##### Data for processing #####

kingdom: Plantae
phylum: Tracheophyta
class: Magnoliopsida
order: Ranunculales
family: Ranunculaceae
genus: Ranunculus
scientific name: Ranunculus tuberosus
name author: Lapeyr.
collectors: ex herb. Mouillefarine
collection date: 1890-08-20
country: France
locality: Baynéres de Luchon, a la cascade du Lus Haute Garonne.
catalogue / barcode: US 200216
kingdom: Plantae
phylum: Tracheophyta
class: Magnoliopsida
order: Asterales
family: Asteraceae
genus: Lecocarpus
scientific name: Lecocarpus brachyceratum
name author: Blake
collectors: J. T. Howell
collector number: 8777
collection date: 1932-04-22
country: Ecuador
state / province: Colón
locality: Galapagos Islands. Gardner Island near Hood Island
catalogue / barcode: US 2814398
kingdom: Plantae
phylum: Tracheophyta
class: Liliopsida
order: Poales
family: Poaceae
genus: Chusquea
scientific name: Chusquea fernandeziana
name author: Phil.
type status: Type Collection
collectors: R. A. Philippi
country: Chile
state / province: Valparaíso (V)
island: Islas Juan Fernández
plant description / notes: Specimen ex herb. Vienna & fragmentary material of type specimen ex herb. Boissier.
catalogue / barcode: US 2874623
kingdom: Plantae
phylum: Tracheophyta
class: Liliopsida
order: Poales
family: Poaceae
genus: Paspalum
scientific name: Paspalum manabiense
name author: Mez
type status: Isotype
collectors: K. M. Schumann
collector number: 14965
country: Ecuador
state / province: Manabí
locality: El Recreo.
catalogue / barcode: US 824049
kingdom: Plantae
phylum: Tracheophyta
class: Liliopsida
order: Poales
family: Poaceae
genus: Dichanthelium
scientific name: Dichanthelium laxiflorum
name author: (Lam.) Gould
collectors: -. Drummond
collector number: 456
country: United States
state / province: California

#####

Task description. Lay out the lines from the start of the entries up to and including the line containing "locality: Baynéres de" as a numbered list, leaving out any blank lines.

Response.
1. kingdom: Plantae
2. phylum: Tracheophyta
3. class: Magnoliopsida
4. order: Ranunculales
5. family: Ranunculaceae
6. genus: Ranunculus
7. scientific name: Ranunculus tuberosus
8. name author: Lapeyr.
9. collectors: ex herb. Mouillefarine
10. collection date: 1890-08-20
11. country: France
12. locality: Baynéres de Luchon, a la cascade du Lus Haute Garonne.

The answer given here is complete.